Check the Stats page for detailed form, fixture, and ownership data to refine your template choices this week.
What is the FPL template team?
The FPL template team is the most-owned squad configuration across the 13 million FPL players. It consists of high-ownership players (typically 25%+ owned) who are considered essential picks for consistency and rank. The template shifts weekly based on fixture difficulty, form, and price, but always gravitates towards premium assets in blue-chip teams (Man City, Arsenal, Man Utd, Liverpool, Chelsea).
Should I follow the template in FPL?
You should own the template’s core players (typically 60-70% of your squad) because they’re reliable and high-ownership means you must match them for rank competitiveness. But you should break the template on 30-40% of your squad through differential positioning in lower-owned players, budget coverage, or contrarian fixtures. This balance keeps you aligned with consensus while creating upside separation in your mini-league.
Is the GW32 template exposed to fixture difficulty?

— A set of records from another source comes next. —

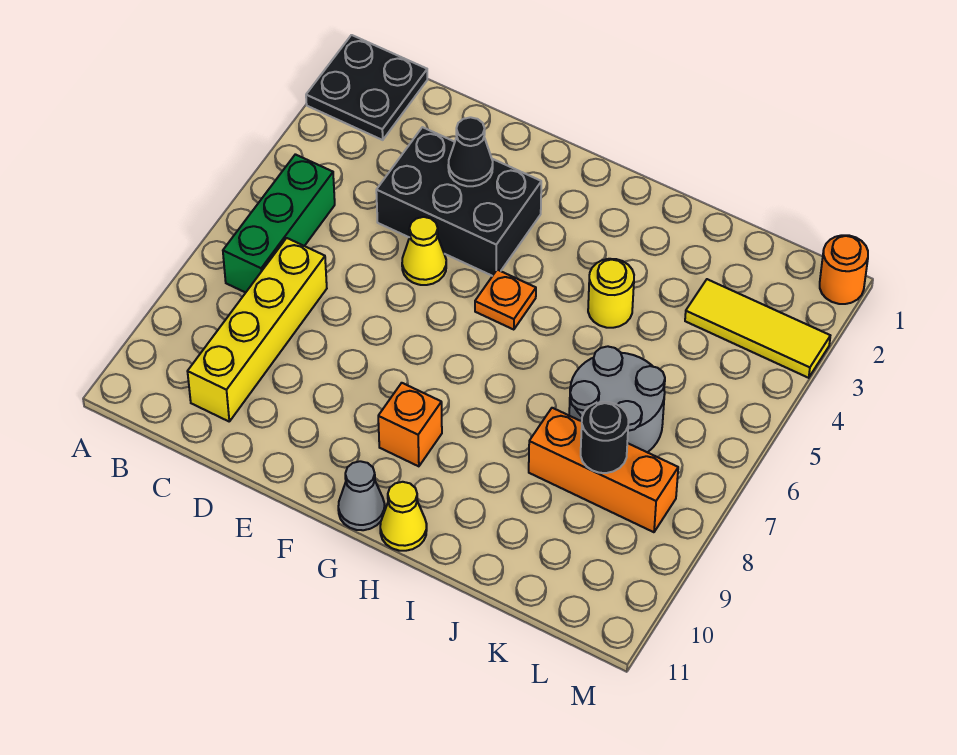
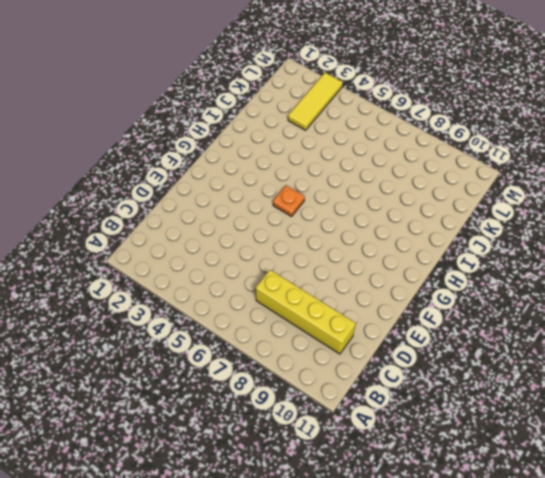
none -> black 2x2 plate [306,35,427,140]
none -> green 1x3 brick [223,154,335,293]
none -> black 2x3 brick [376,127,541,276]

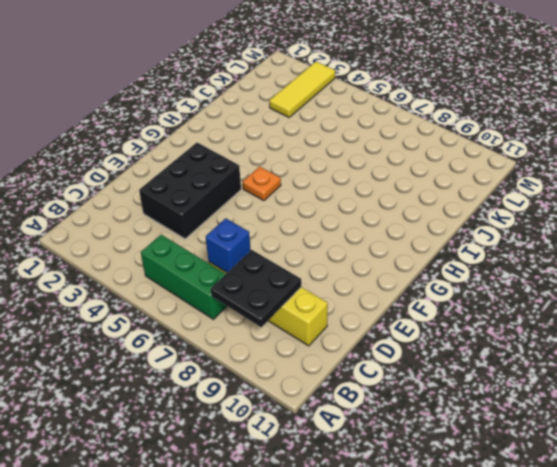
black 2x2 plate [211,250,301,327] -> black 2x2 plate moved to [306,35,427,140]
blue 1x1 brick [206,218,251,273] -> none
none -> yellow 1x1 cone [402,217,446,285]
none -> orange 1x1 brick [378,383,442,466]
none -> grey 1x1 cone [338,461,385,530]

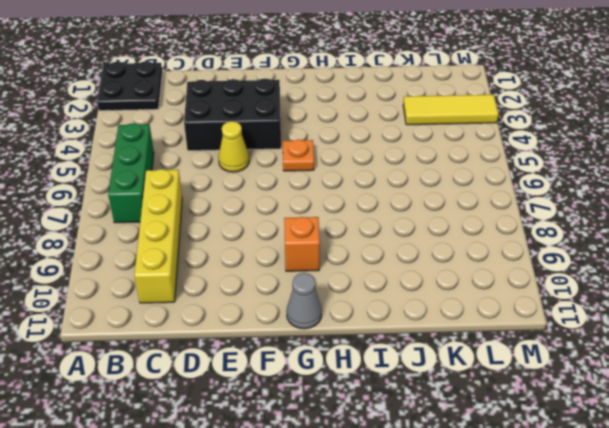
none -> yellow 1x1 cone [380,482,427,551]
none -> yellow 1x1 round brick [588,259,634,328]
none -> grey 2x2 round brick [569,346,665,452]

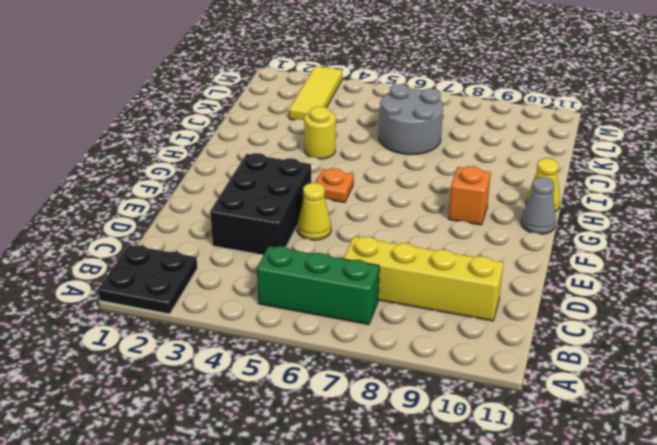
none -> orange 1x3 brick [529,408,678,532]
none -> orange 1x1 round brick [820,235,868,304]
none -> black 1x1 cone [448,117,493,186]

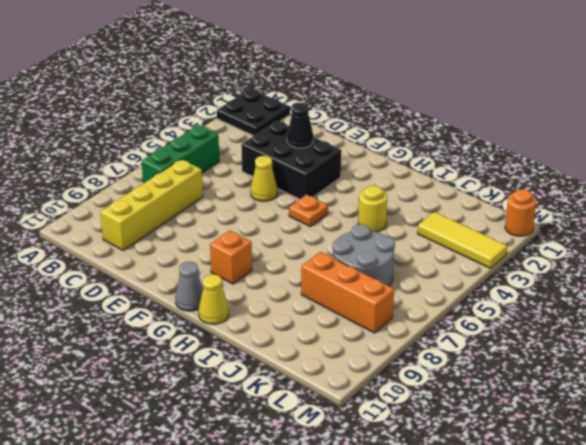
none -> black 1x1 round brick [581,402,629,473]

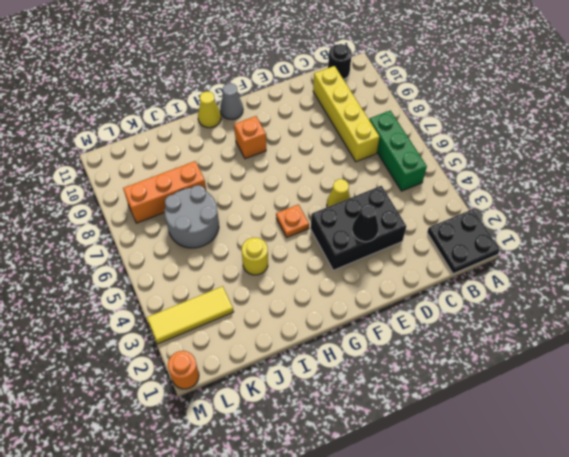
black 1x1 round brick [328,44,352,79] -> black 1x1 round brick moved to [581,402,629,473]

Yes. Arsenal’s difficulty 5 fixture, Chelsea’s difficulty 4 matchup, and Liverpool’s difficulty 4 test all carry concentrated template ownership. If these premium-fixture players underperform, the entire template falters. Welbeck’s 203k transfers into a difficulty 2 fixture (Brighton vs Burnley) suggests smart managers are aware of this exposure and diversifying accordingly.